Johnathan had success in Australia following appearances on Channel 9's Hey Hey It's Saturday.

Szeles also authored a how-to book on practical jokes titled Every Trick in the Book, a compilation of both classic practical jokes and plain magic tricks, along with his own original material in both categories. From 2014 onwards, he was working on his memoirs with the working title of Drive It Like You Stole It, although his declining health prevented him from finishing it.

===Later years===
In 2008, Szeles combined two of his passions, classic-car collecting and drive-in movie theaters, to open the "Amazing Underground", a members-only indoor drive-in located within his warehouse facilities in Las Vegas.

In 2011, Szeles was performing regular shows in Las Vegas at the Harmon Theater while also taking select dates at venues across the United States and in Australia. 2011 marked Szeles' third year of performing at the Harmon Theatre and Szeles' 11th consecutive year as a full-time Las Vegas headliner. He won the "Best Comedian" award from the Las Vegas Review-Journal (LVRJ), Comedian of the Year from Nevada Magazine, Top Ten Acts in Vegas (LVRJ), and was the longest-running, most successful solo comic magician in U.S. history.

In 2013, Szeles hosted an online talk show called Burn Unit.

==Personal life==
In March 2007, it was reported that Szeles was diagnosed with "a serious heart condition". The performer's website identified the condition as cardiomyopathy and went on to assert that, due to a combination of weight loss and blood thinners, he was doing well.

In December 2012, Szeles ended his one-year contract with Bally's and ceased performing in Las Vegas. He had been performing in the city for 13 years. Szeles toured throughout 2013, playing The Improv comedy clubs. On June 7, 2014, he married his partner and manager Anastasia Synn.
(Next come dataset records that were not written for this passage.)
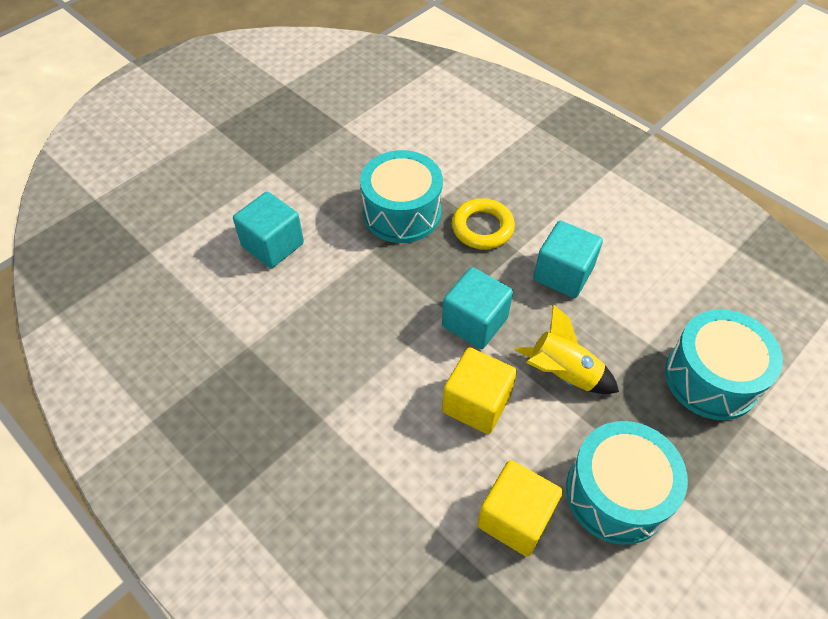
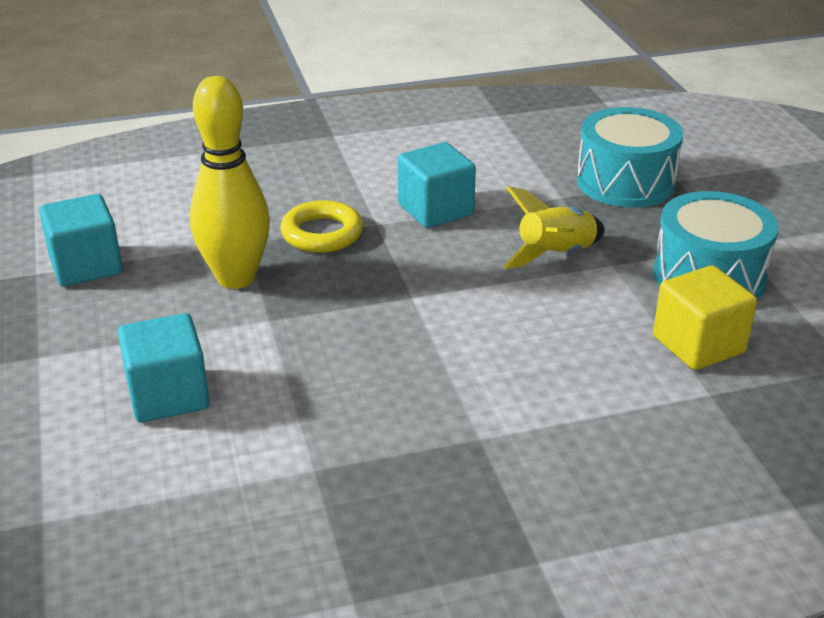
camera: 60 degrees left, 20 degrees down
turquoise drum [360,150,443,243] -> yellow bowling pin [190,76,270,289]
turquoise cube [442,267,513,349] -> turquoise cube moved to [39,194,122,286]
yellow cube [442,347,517,434] -> none

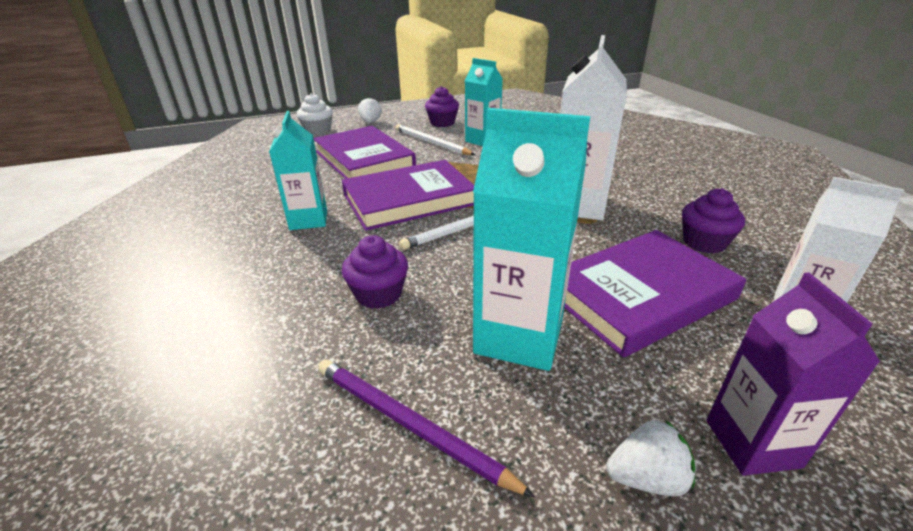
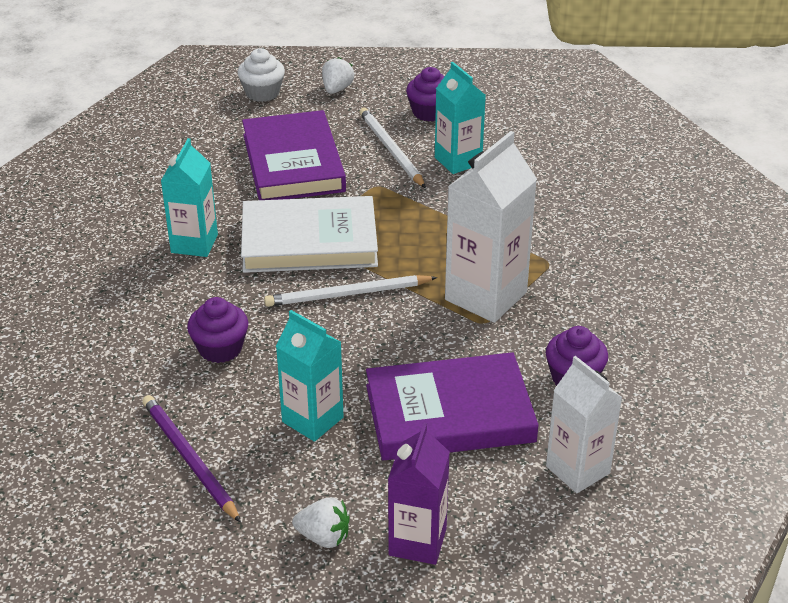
camera: 20 degrees right, 5 degrees up
purple book [342,160,474,231] -> white book [241,196,378,273]
turquoise carton [473,108,590,371] -> turquoise carton [276,310,344,442], size x0.66

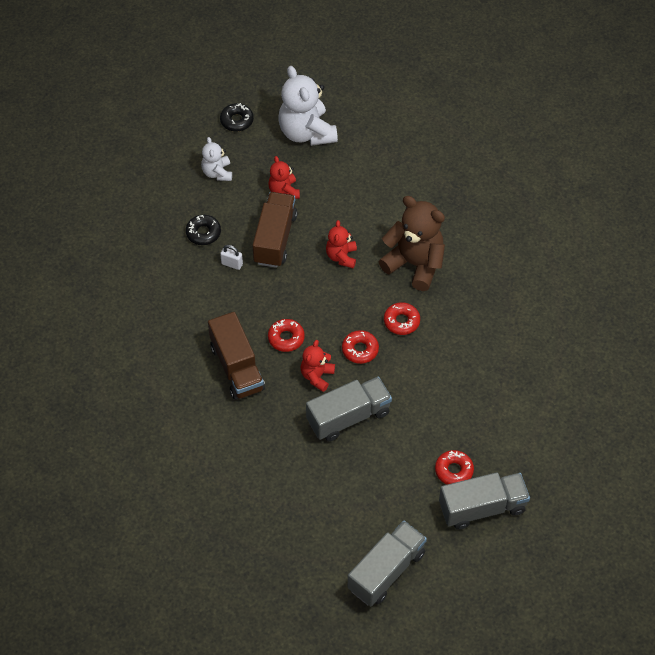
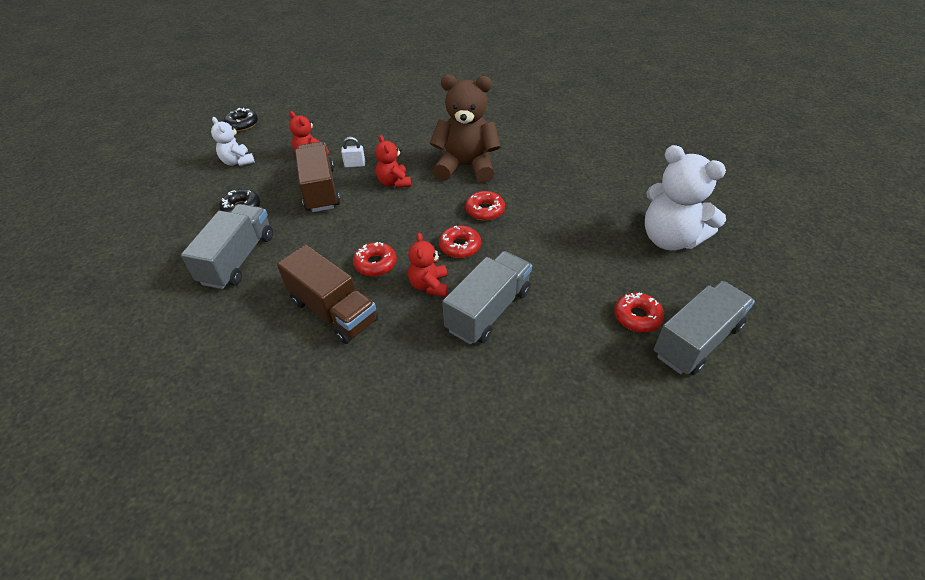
camera: 25 degrees left, 10 degrees down
white padlock [220,245,243,270] -> white padlock moved to [341,137,365,168]
white teddy bear [278,66,338,146] -> white teddy bear moved to [645,145,726,251]
grey truck [348,521,427,606] -> grey truck moved to [181,204,273,289]

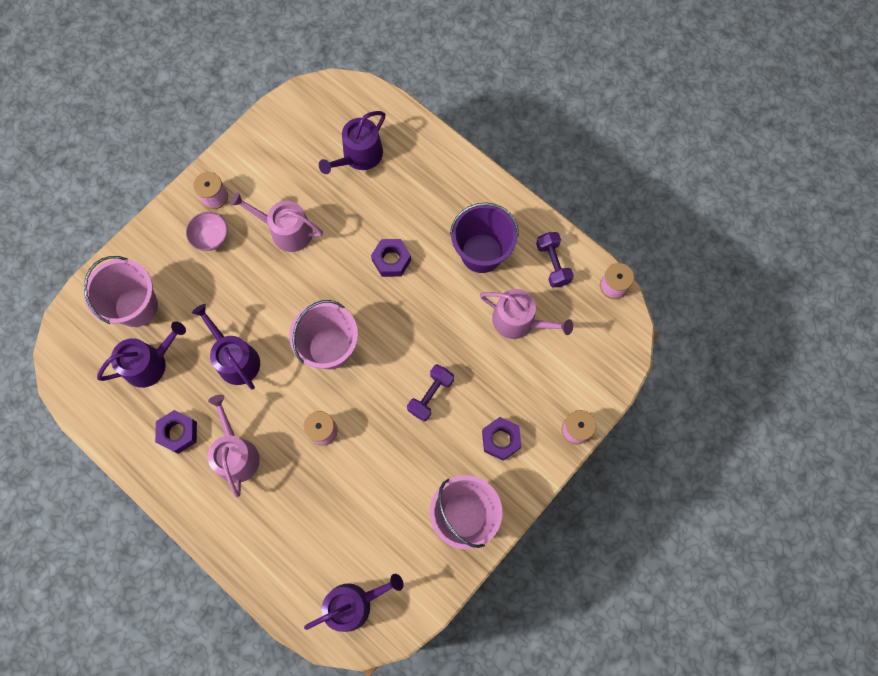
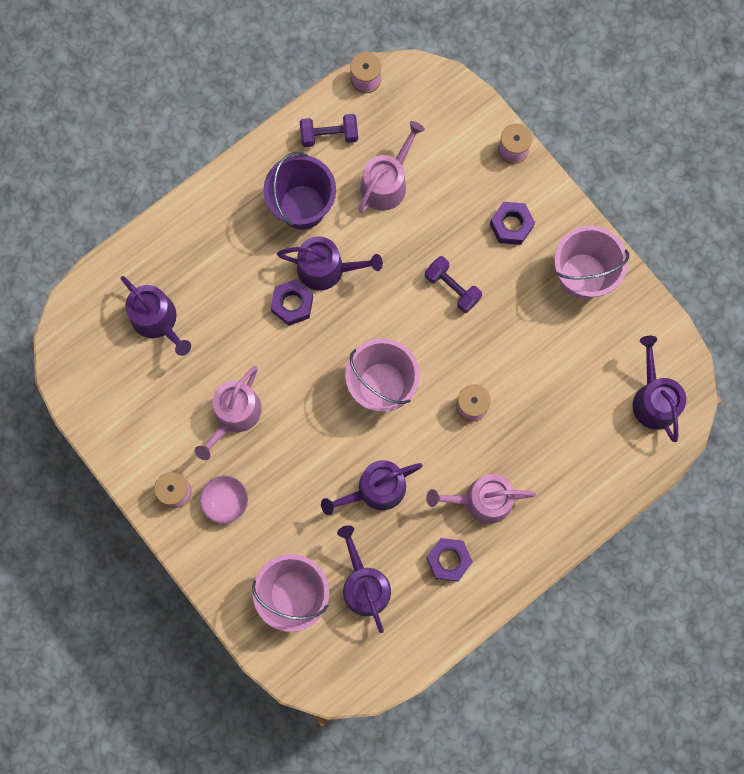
camera: 80 degrees left, 5 degrees up
none -> purple watering can [277,236,383,290]

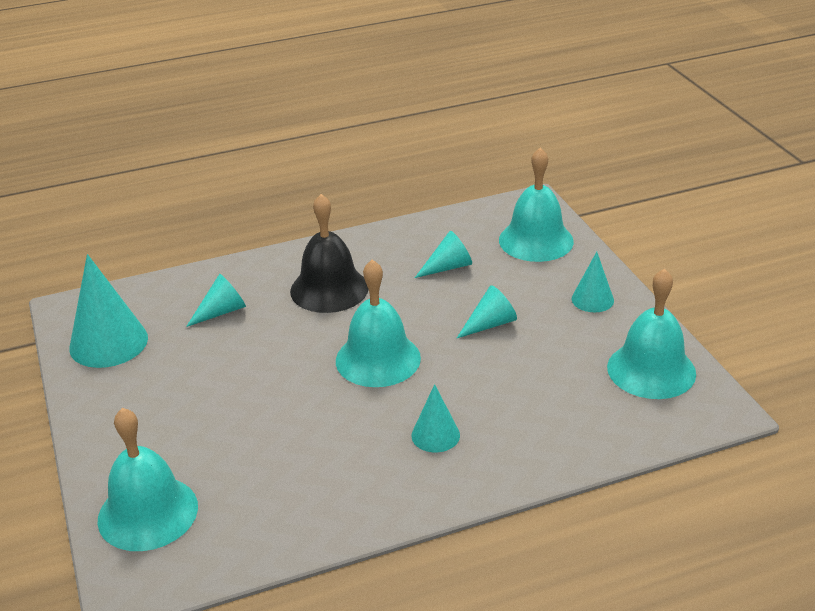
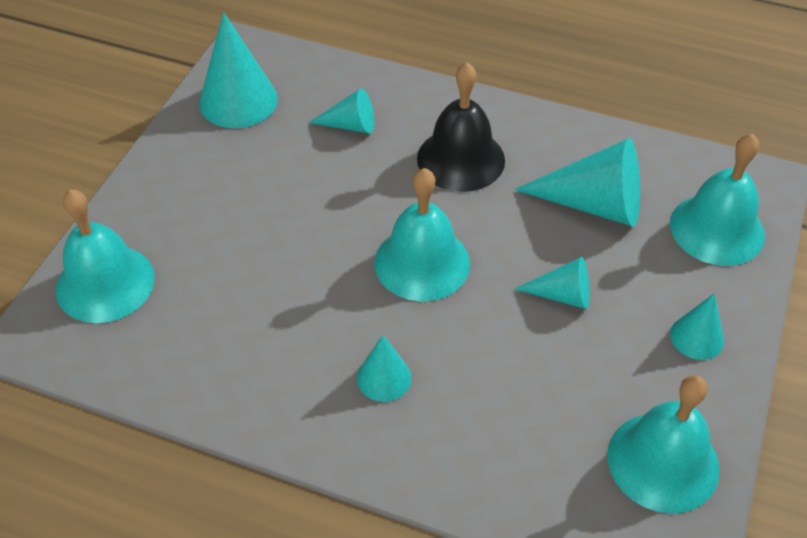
camera: 40 degrees right, 15 degrees up
turquoise cone [415,231,472,278] -> turquoise cone [514,138,640,227], size x1.78

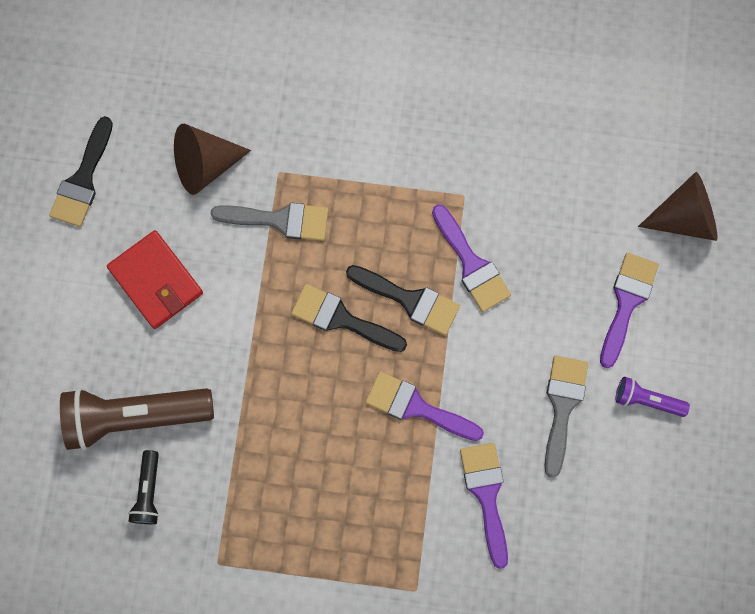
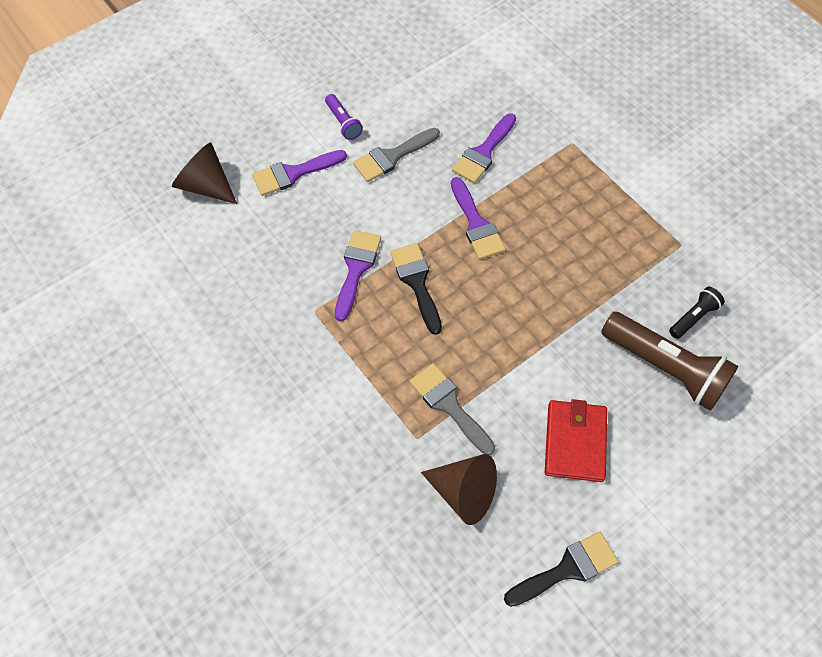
camera: 135 degrees left, 15 degrees down
black brush [291,284,407,352] -> none

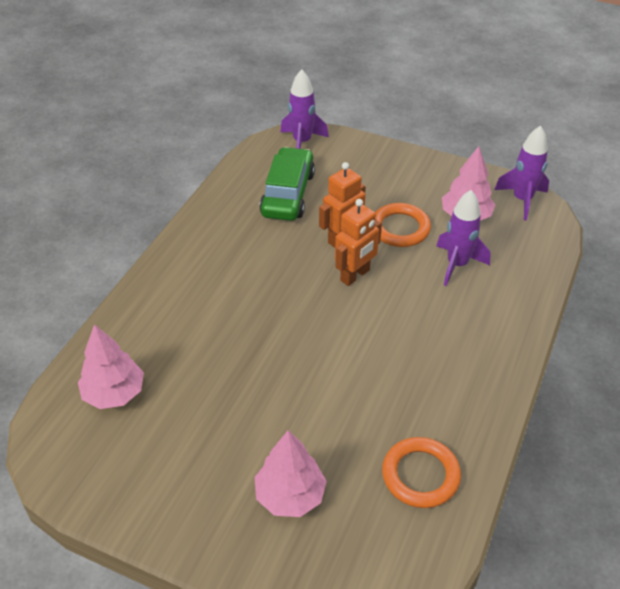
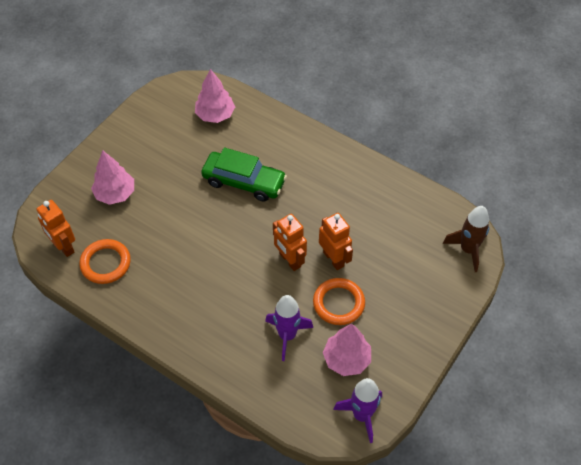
camera: 100 degrees right, 10 degrees up
green car [259,147,315,221] -> green car moved to [201,147,287,202]
purple rocket [280,69,329,149] -> brown rocket [443,206,489,272]
none -> orange robot [36,200,75,257]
He had a stepdaughter, Haley Kenyon, from Synn's previous relationship.

However, his heart condition worsened, and Szeles announced that he would effectively retire, performing a final show in Toledo, Ohio, for the general public, and then for members of the Magic Castle on June 30 and July 1, 2014. On November 5, 2014, in front of a live audience on ENT Speaks, he stated that he had a year to live. However, Szeles defied his initial terminal prognosis. In 2017, he played several shows across the United States, with Synn assisting him and taking over when he became fatigued.

A documentary titled The Amazing Johnathan Documentary about his illness and return to the stage was released on Hulu in 2019.

A second documentary, Always Amazing: The True Story of the Life, Death, and Return of Amazing Johnathan, was also released in 2019, on YouTube.

Szeles died in his sleep of heart failure at his home in Las Vegas on February 22, 2022, at the age of 63.